I watched a video the other morning. I had been sent a link to it, and I didn't spend a lot of time figuring out what I was going to be looking at beforehand. It was disgusting and disturbing and the thought of it has lingered with me since.

It wasn't even the content of the video that bothered me. It was my reaction to it. Specifically, it was my lack of reaction. I watched it and thought "That's gross. Oh, now that's disgusting. And that,...well - that's horrifying." My brain actually thought those words, but I didn't really feel any of it.

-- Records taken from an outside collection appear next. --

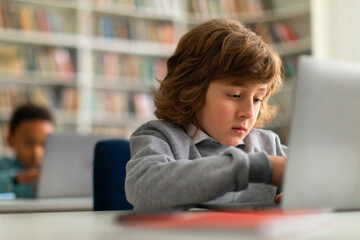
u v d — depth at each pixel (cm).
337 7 361
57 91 367
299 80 61
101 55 374
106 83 372
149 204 77
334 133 64
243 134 100
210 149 113
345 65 65
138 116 376
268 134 127
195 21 390
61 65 361
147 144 95
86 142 182
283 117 349
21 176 259
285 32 375
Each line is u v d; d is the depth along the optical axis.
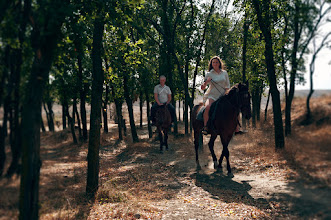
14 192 2.58
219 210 4.07
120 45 6.71
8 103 2.58
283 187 4.29
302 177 2.70
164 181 6.25
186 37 13.94
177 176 6.64
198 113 7.06
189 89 15.63
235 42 14.39
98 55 5.21
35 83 2.61
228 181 5.75
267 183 4.85
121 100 15.25
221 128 6.13
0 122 2.57
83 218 3.79
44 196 3.24
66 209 3.80
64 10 2.66
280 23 7.08
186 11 15.13
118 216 3.94
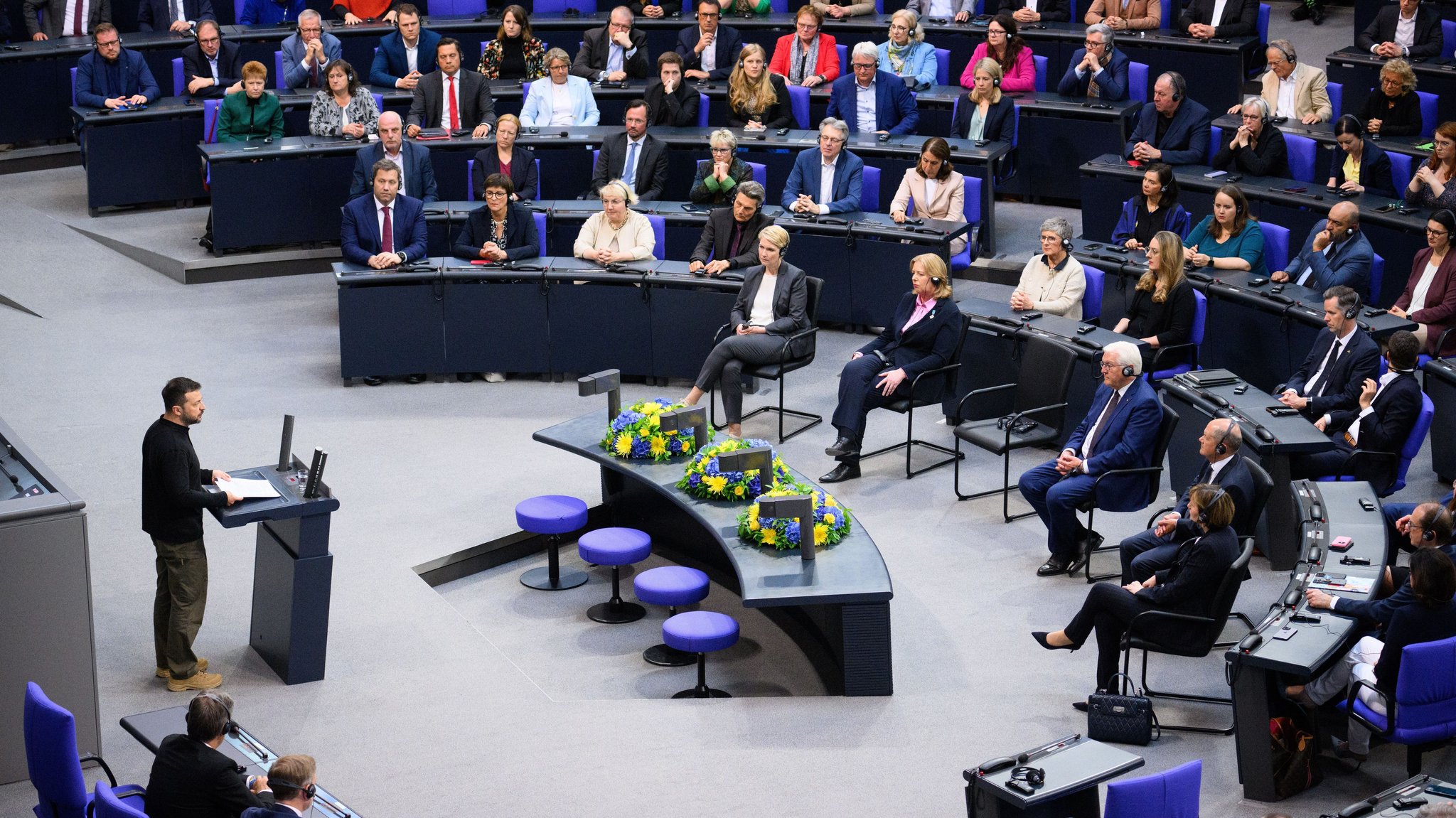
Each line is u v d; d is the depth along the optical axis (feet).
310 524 26.99
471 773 24.63
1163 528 29.43
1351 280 38.81
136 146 53.11
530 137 50.26
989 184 48.83
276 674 27.96
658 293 42.01
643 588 30.07
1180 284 37.58
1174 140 48.96
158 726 22.80
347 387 42.42
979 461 38.24
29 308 46.96
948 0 62.08
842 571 27.43
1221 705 26.94
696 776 24.43
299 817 19.52
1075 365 36.17
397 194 43.98
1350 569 26.73
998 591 31.71
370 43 60.18
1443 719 23.48
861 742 25.41
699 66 57.77
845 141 47.21
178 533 26.43
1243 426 32.24
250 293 49.47
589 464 37.50
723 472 30.53
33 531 24.35
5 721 24.82
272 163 49.62
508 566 34.32
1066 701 26.86
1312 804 23.73
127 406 40.19
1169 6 61.11
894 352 37.19
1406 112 48.65
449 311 42.42
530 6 64.34
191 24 59.67
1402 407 32.19
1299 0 73.31
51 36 60.29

I didn't feel disgust or horror. I didn't even feel particularly grossed out, and I know I should have. What I did feel was disappointment. I felt disappointed that two humans would perform such feats of such depravity, and I wondered what their motivation was. Money? Drugs? Kicks? The link has been passed around the whole world, I'm sure, and now there are many videos posted capturing people's reactions when they watch the video. You can watch recordings of strangers across the globe being horrified and disgusted. And we're all in the club now. We've all had those images uploaded into our brains where they'll be stored in whatever file folder manages crap that doesn't make us better as human beings. Let's high five one another and commiserate, "Man, how fucked up what that?!" I'm disappointed in the length that we have to go now to be shocked.

If I had a camera perched atop my monitor and it had recorded my reaction, it would make for a very boring video. My facial expression wouldn't have varied from what it's doing now. My face is at rest. It's my normal walking around face. It's a passive face. It's a disappointing face.

How in the world did I get to be so jaded? How is it that I'm not particularly shocked when I see images that are meant to shake me up? Why is it that seeing things like this, or reading stories of brutality and torture in the newspaper don't shock me? They don't surprise me. Strange enough, it's the tales of goodness and kindness that I come across that surprise me these days. What the hell is wrong with me?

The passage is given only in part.